5/10
Magical Black People, OH MY!
10 November 2005
I appreciate the comments of the other users who have seen this film. But this film should make you angry for one reason and one reason only, that the FBI, the most volatile opponent of Civil Rights Workers, actually turn out the good guys. Mississippi Burning started the disturbing mini- genre of mainstream films exploring the atrocities of racism through the eyes of people who were the least offset by it., the white male. To cite prime examples of this genre where the plight of the African -American is used as a tool for the White character's growth or change. The Green Mile, The Legend of Bagger Vance, Places in the Heart, And most heinously, Ghosts of Mississippi,(where a great opportunity to tell the story of the amazing leader Medgar Evers is wasted to tell the story of the White lawyer who brought his murderer to justice. Is that why he died? Is that why he did all that work to free his people from oppression? Is that why he sacrificed his life to make sure that the white lawyer get's his props in a Hollywood movie?) are part of this legacy of having Black character's be the catalyst for the growth of the white people they come into contact. As if they don't bleed blood, but magical pixie-dust to enlighten the white masses.

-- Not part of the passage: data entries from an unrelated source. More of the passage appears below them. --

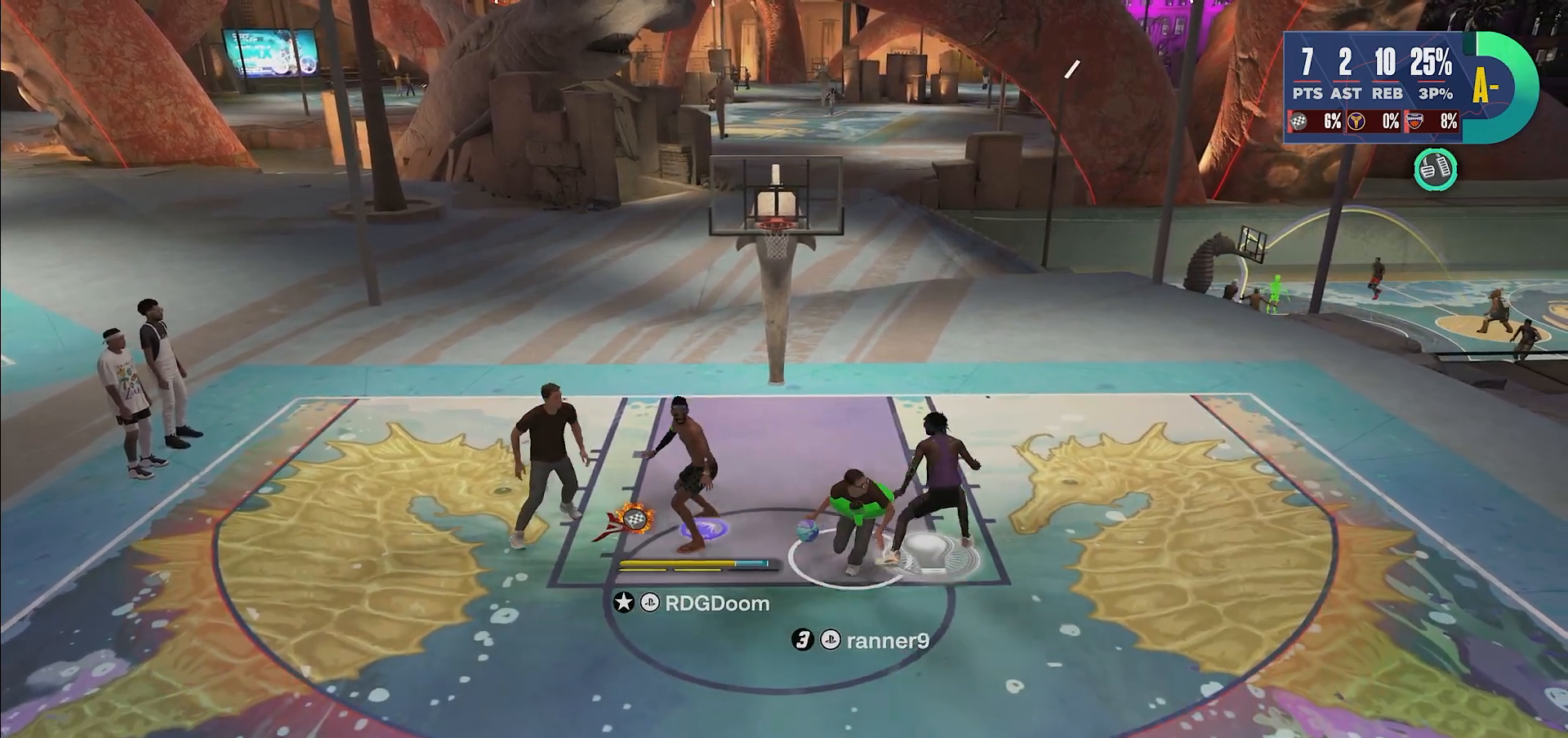
{"buttons": [], "left_stick": "center", "right_stick": "up", "events": [[167, "left_stick", "center"], [417, "L2", "up"]]}
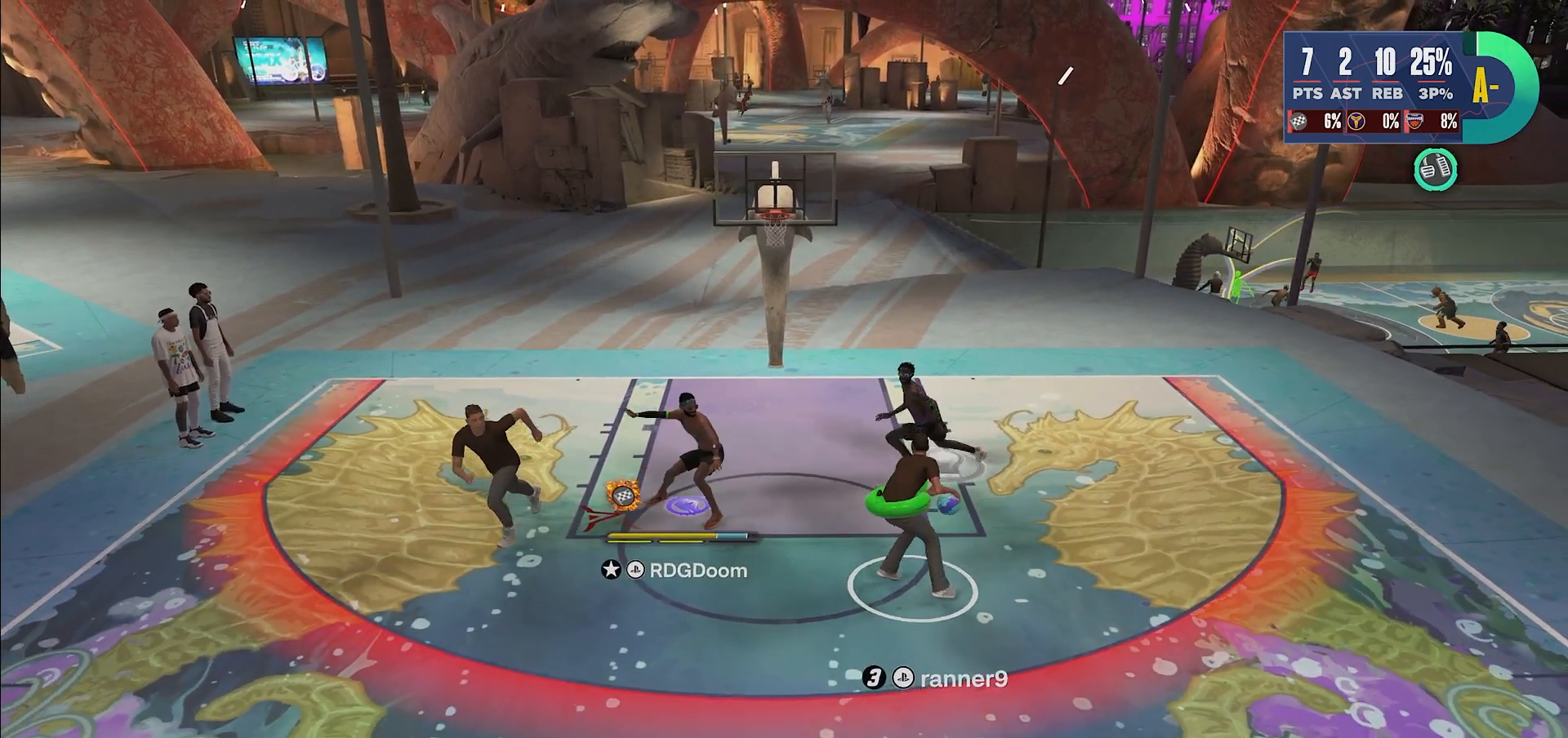
{"buttons": [], "left_stick": "left", "right_stick": "center", "events": [[133, "right_stick", "center"], [483, "left_stick", "left"]]}
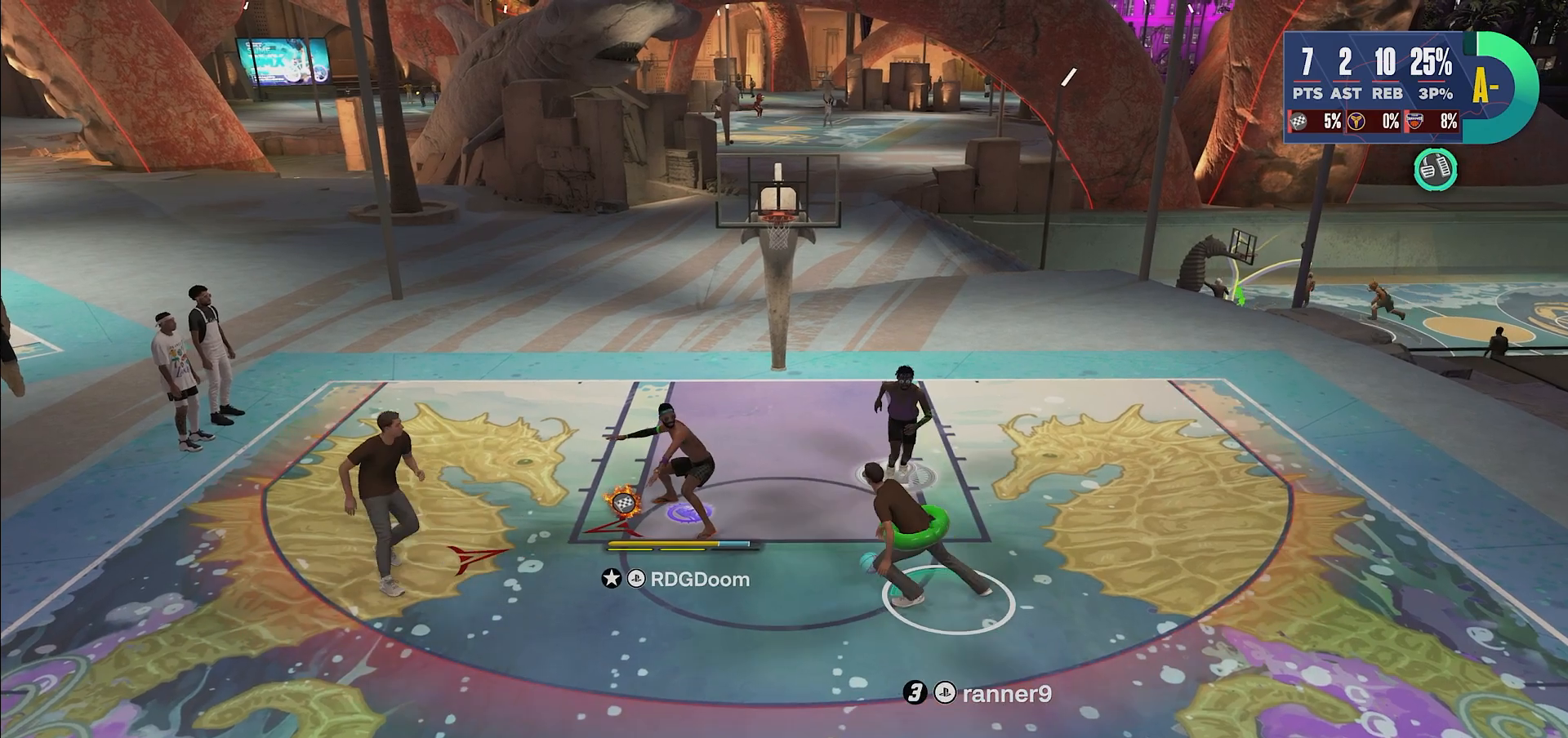
{"buttons": ["L2"], "left_stick": "left", "right_stick": "center", "events": [[267, "left_stick", "down"], [317, "L2", "down"], [500, "left_stick", "left"]]}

It's this UN-focused liberalism that taints Mississsippi Burning. The argument of the writer's taking creative license with the historical facts to make a more compelling mystery is pointed, but the callousness of the Producer's hyping it as a socially- responsible, "important " film is just flat-out ridiculous. The film works as well as it can as a hard-boiled mystery, and is masterfully acted by Hackman, MacDormand, and Defoe, but Alan Parker is not known for his subtlety, and the villains of the piece are just so inherently evil, rather than being portrayed as just the sad, scary,ignorant, tragic hicks they were.